As a psychoanalysis and therotican specializing in foucualt and deconstuction, I feel confident in saying that perhaps this isn't really a true case of "mental illness" in the true meaning of "mental illness". I believe that this is an action done by the introspective alineation and frustration of Loughner. In sociology there is a term that refers to this called "anomie". Emile Durkhiem coined this term in germany back in the day when studying suicide. Durkiem came to the conclussion that when someone commits suicide it is because the individual has lost connection with society at-hand (the use of "at-hand" is a refent to Martin Heidieggar's being at time, which I wont go into here). I believe that Loughner is a victom of the post-modern condition that modern society has become. Much like the suicide bomber, Loughner sought to make himself heard through extreme violence. One can theorize that the sucide bomber uses his/her body to communicate an extreme disenchantment with their world.
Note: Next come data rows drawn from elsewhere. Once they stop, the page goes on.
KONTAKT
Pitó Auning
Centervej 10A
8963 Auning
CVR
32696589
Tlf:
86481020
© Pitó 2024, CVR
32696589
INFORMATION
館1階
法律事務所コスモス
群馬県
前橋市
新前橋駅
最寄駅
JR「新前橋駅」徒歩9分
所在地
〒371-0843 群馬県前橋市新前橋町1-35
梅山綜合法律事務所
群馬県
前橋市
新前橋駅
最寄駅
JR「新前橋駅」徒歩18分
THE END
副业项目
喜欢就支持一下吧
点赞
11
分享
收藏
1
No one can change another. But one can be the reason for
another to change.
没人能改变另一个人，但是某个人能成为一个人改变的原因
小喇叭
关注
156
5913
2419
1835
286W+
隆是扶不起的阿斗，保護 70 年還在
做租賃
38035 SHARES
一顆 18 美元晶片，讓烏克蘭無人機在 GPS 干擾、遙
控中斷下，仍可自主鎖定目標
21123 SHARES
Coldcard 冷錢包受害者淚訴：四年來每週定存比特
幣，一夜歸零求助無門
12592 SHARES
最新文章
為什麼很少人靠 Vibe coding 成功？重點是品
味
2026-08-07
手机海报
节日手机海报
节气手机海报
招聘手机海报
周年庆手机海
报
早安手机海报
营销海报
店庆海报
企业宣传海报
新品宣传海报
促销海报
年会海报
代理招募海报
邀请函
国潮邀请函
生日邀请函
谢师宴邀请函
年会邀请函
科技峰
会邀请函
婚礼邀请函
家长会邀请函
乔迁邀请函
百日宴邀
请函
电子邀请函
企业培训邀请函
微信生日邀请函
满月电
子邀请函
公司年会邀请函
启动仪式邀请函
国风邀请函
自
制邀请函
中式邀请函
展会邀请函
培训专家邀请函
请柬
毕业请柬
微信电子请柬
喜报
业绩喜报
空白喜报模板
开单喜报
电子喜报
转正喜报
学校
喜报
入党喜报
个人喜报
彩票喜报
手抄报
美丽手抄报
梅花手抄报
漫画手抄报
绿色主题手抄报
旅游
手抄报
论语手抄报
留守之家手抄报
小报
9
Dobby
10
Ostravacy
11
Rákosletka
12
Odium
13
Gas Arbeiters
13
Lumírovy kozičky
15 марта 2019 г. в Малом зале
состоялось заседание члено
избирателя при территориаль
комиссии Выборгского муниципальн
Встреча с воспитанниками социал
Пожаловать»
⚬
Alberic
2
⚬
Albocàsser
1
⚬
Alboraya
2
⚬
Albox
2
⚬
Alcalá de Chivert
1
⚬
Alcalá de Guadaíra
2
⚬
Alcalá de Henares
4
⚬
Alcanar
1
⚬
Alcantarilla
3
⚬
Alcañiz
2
We can come to this notion if we take the presupposition of "all behavior is communication". What is Loughner is communicating is a alienation of society. In what indirect information media (Like this blog) has given about Loughner is that he felt that his ideas were made invisiable and that society is being increasingly being made that way by government. That statement can be debated, BUT only if we accept that Loughner is sane and has articulable statements. However, many of us (especially media) wants to believe that Loughner is crazy, mentally ill, and psychopathic. The problem with this label is that is sweeps a problem that is symptomatic of US society under the rug. The debate of political rhetoric and political tensions minimized. I believe that we should take this unfortent and sad event and look at it critically so that we can understand what elements in our society is alienating, and how we can fix the deep underlining problems rather than placing the band-aid of "lunacy" over an possibly infected wood in the political domain of U.S. society.

Unknown said...

Words have no meaning. Your question uses words, therefore your question has no meaning.

Unknown said...

@ Drj Lopez,
If you're really studying Foucault...then you'd realize that this is in fact a case of "true mental illness." You're failing to realize that "mental illness" is prescribed by those in power. Those people in power give that label its truth. There's no question that Loughner deviates from what is considered "normal." Further, the fact that his political and linguistic views are being written off as nonsense and insanity just point right at what Foucault described in the silencing of madness. One more thing, you have an uncanny amount of typos and mistakes. Slightly distracting.

Unknown said...

The man was clearly disturbed, and held the idea that the government did nothing. "If words have no meaning" implies that the government is all talk and no action.